Seemingly unrelated, purely theoretical work in mathematics preceded and then coincided with those discoveries about electro-magnetism. Descartes invented a coordinate system that enabled him to convert geometry into algebra and to write down functions. Fifty years later Newton and Leibniz used Cartesian coordinates to invent differential and integral calculus. In the first half of the nineteenth century, Gauss and his student Riemann refined geometries for curved spaces and parallel lines that meet. Ricci added a sharp notion of curvature.

Einstein brought together these two independently motivated and seemingly “unrelated” lines of work, the first about practical physical phenomena, the second about some purely abstract mathematics. Struggling to extend his special theory of relativity, Einstein learned how to use Riemannian geometry and Ricci curvature in order to construct a coherent general theory of relativity.[8]

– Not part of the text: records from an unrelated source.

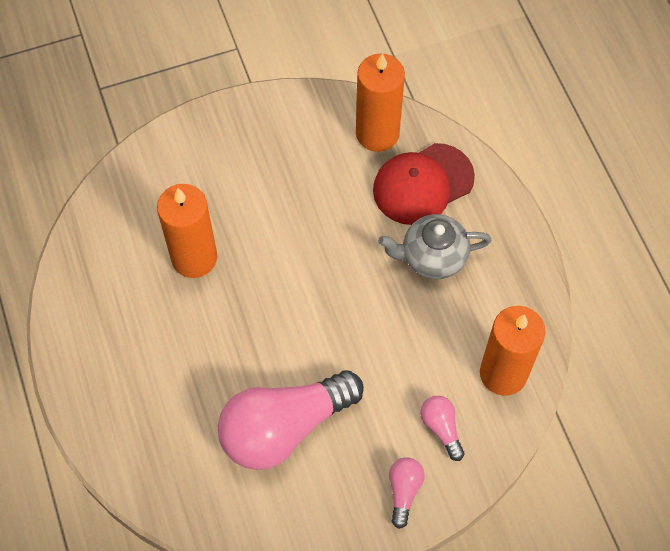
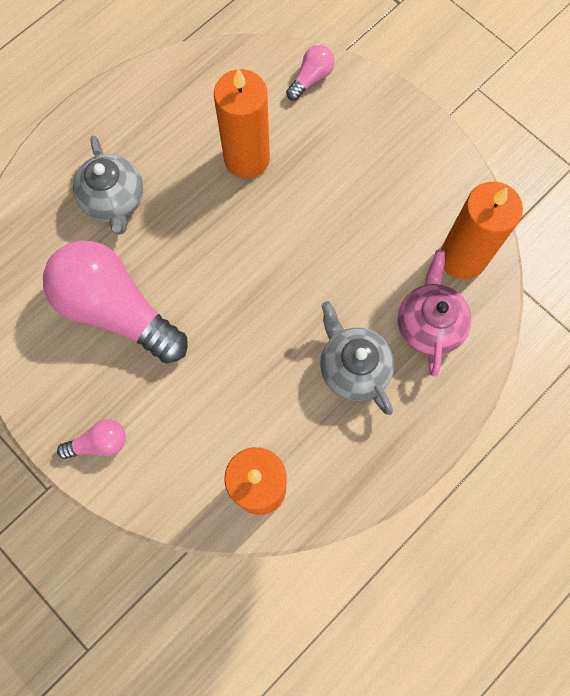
camera: 65 degrees right, 10 degrees up
(173, 388) = (114, 201): none -> grey teapot
(423, 184) = (429, 324): red cap -> pink teapot
(441, 428) = (176, 452): pink light bulb -> pink light bulb (311, 79)

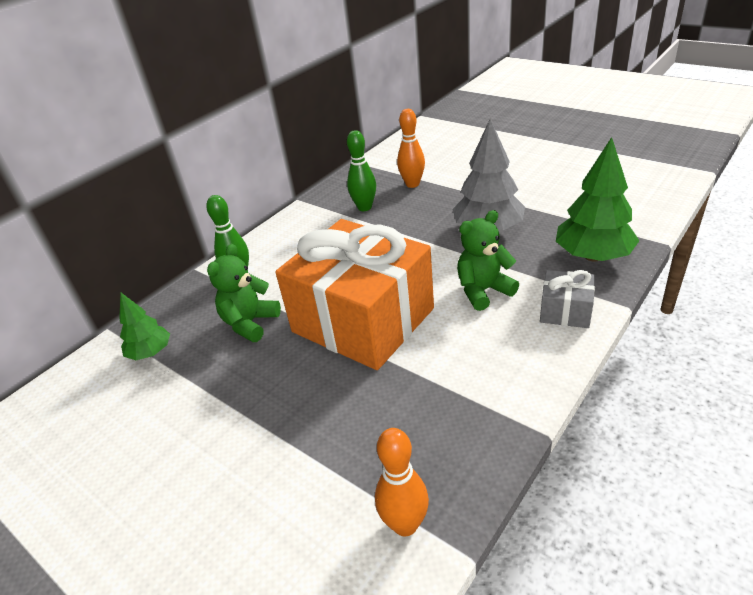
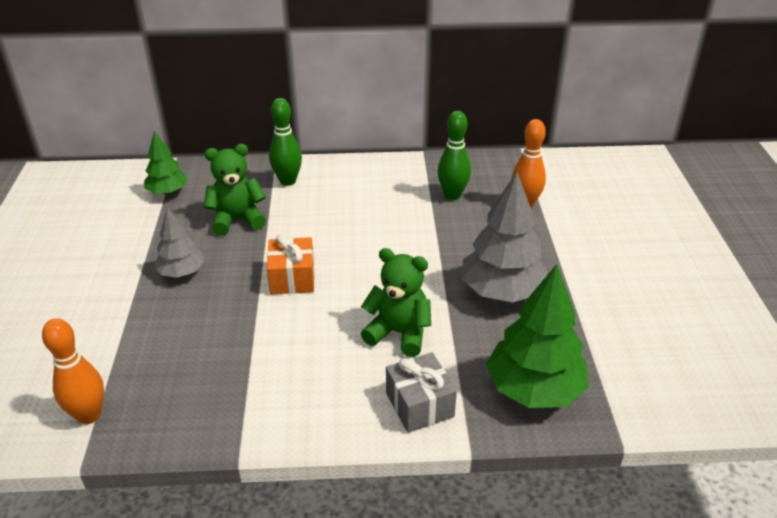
camera: 45 degrees right, 0 degrees up
(277, 384) = (182, 272): none -> grey tree
(363, 320) = (292, 278): orange gift -> orange gift, size x0.42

Scientific advances illustrate an interaction between “imitation” and “innovation” that is featured in modern theories of economic growth (for example, see Benhabib et al. (2014) and Benhabib et al. (2020)). For those pioneers in electro-magnetism, relativity, and mathematics, the “imitation” phase was copying the techniques of their predecessors and teachers; the “innovation” phase was somehow stepping beyond because they had learned and understood more than their teachers.

7. Concluding Remark

My survey of ideas from physics, biology, statistics, and economics confirms my claim that the subjects in which Pinker (2003) tells us we are all innately cognitively challenged are the ones that are being deployed to create artificial intelligence and machine learning. This is just one more reason to study these subjects in school and after school too. I think that their intrinsic beauty is another.


[1] Thus, it was not a coincidence that an important inventor of modern computing and AI, John von Neumann, studied and substantially contributed to all four of these fields. See Bhattacharya (2022) for a wonderful account of von Neumann’s work and life.
[2] This site explores these two possible senses of probability with the assistance of some Python code: https:
//python.quantecon.org/prob_meaning.html.
[3] When economists speak of “rational expectations” they are referring to an assumed “common correct understanding of an environment”. The phrase “rational expectations” modifies “model”, not “people”.
[4] See Kreps (1997) for an account of common features and shortcomings of these two classes of models, as well as some thoughtful opinions and conjectures about new directions that seem to me to have forecasted subsequent incursions of AI into economics.
[5] The work of Hotelling and Friedman and Savage ultimately led to the “Bayesian optimization” machine learning technique. For example, see Snoek et al. (2012).
[7] A photo of Maxwell hung on Einstein’s office wall.
[8] See Farmelo (2019, ch. 3) for an account of these events.